Jennifer Warawa, North America president of the online payment, financing and accounts receivable automation platform QuickFee, said that practice and experimentation are essential because of AI's multiple possibilities and pitfalls.
But there are skills beyond technology. The Journal observed that technology is a tool for the fundamental mission of the accounting and finance professional, which is providing helpful information and advice regarding the business’s future. However, that necessitates skills and know-how outside of technology—this is strategic thinking.
Strategic thinking requires more robust business fundamentals.

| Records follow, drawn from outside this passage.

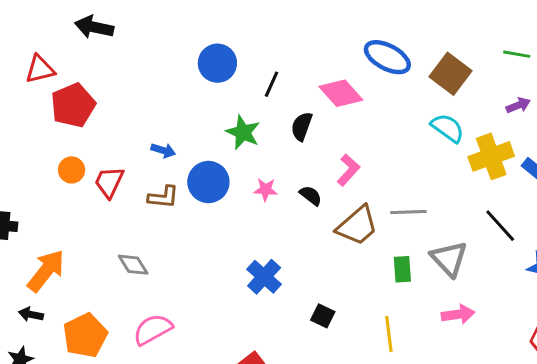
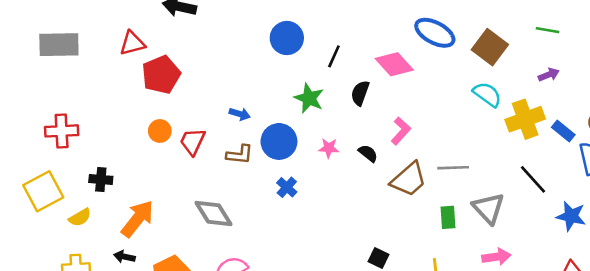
gray diamond: (133, 265) -> (213, 214), size x1.4
blue cross: (264, 277) -> (287, 187), moved, size x0.7

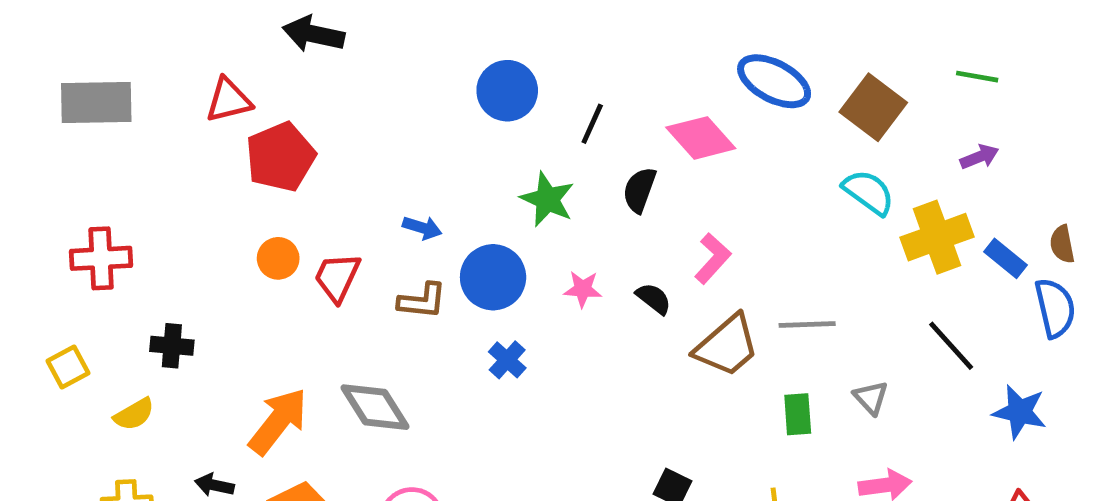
yellow square: (43, 191) -> (68, 367), size x0.6
gray triangle: (489, 208) -> (871, 398), size x0.6
orange arrow: (138, 219) -> (278, 421), moved

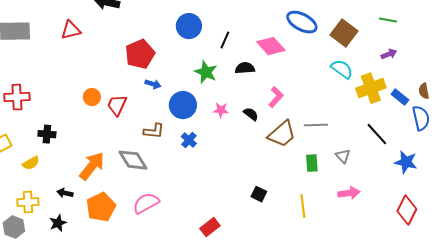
red pentagon: (281, 157) -> (140, 54), moved
black semicircle: (639, 190) -> (245, 68), turned 66
brown L-shape: (422, 301) -> (154, 131), moved

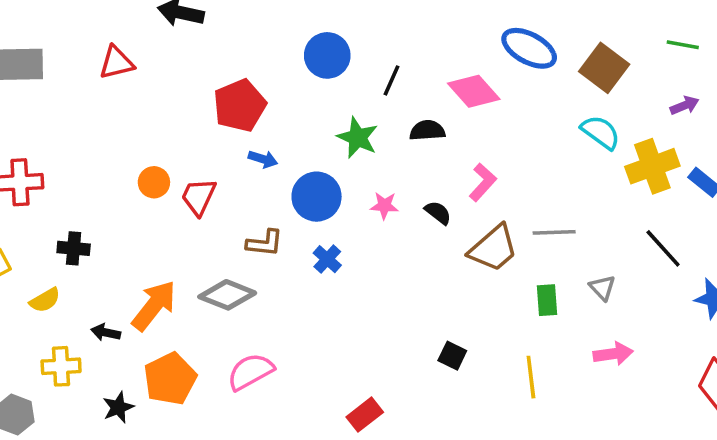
gray diamond: (133, 160) -> (227, 295), turned -36
black arrow: (65, 193) -> (106, 332), moved
yellow cross: (28, 202) -> (61, 366), moved
black star: (58, 223) -> (118, 407), moved

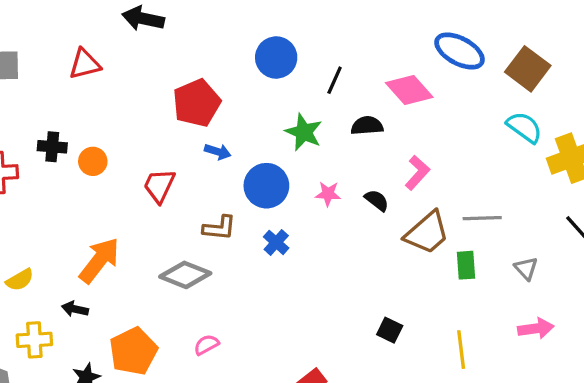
orange circle: (154, 182) -> (93, 161), moved
black cross: (74, 248) -> (52, 147), moved
green rectangle: (547, 300) -> (466, 265), moved
orange arrow: (154, 306) -> (99, 260), moved
pink semicircle: (250, 372) -> (206, 345), size x0.6

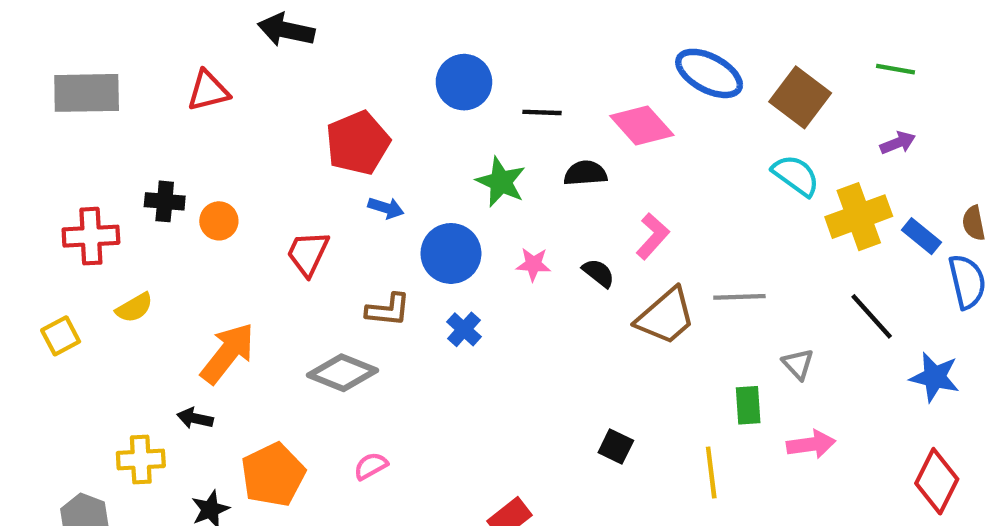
black line: (335, 80) -> (542, 112), turned 68
green rectangle: (466, 265) -> (748, 405), moved
yellow semicircle: (20, 280) -> (134, 308), moved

Lawson said that accounting and finance professionals will be able to contribute by learning topics such as revenue management, managerial costing and investment management, which the traditional accounting curriculum might not have.
In this vein, accounting and finance professionals can offer the cost information that other teams need to know, such as which customers, products and services are profitable. They can also help identify possible fresh sources of data to inform strategy, looking to remove the holes in the big picture that leadership is seeing. Turning insights into action requires the “soft skills” of planning, prioritizing, managing relationships, and communicating with others.
Hood stated that the need for “new skills” in finance and accounting is among the top three issues based on the AICPA’s finance and accounting leaders' surveys. "These ‘new’ skills involve boundary-crossing skills needed to navigate the changing nature and role of the corporate finance teams that we refer to as the ‘T-shaped professional," Hood said. An illustration in the Journal shows the skills of the T-shaped professional, a cross-section of skills that accounting and financial professionals need to develop to succeed in the modern business world. Forming the horizontal part of the 'T' are the "wide" skills—leadership and sense making; anticipating and solving evolving needs; strategic and critical thinking/synthesizing intelligence to insight; communication and story telling; and integration and collaboration. The vertical part of the 'T' represents the "deep" skills—technical and functional knowledge and expertise, and data and tech savvy.
According to the Journal, continuous learning is the individual’s and the employers’ joint responsibility.
For individuals, Invenio Advisors' Tomoff recommended incrementally adding tech skills by exploring tools outside of core and common ones like Excel. Skills that are developed in the Microsoft family of tools, like Power BI, can also be applied to other data analytics and visualization software, he said. The crucial thing is to zero in on learning skills that will have clear applicability in the short-term.
Meanwhile, Hood said, firm leaders must use all means to provide opportunities and incentives for “new skilling” and explain how those new skills will contribute to career progression. These leaders should also encourage everyone to engage in experimentation, Tomoff said.
Ellison-Taylor noted that the best results emerge when company leaders have a clear picture of the future.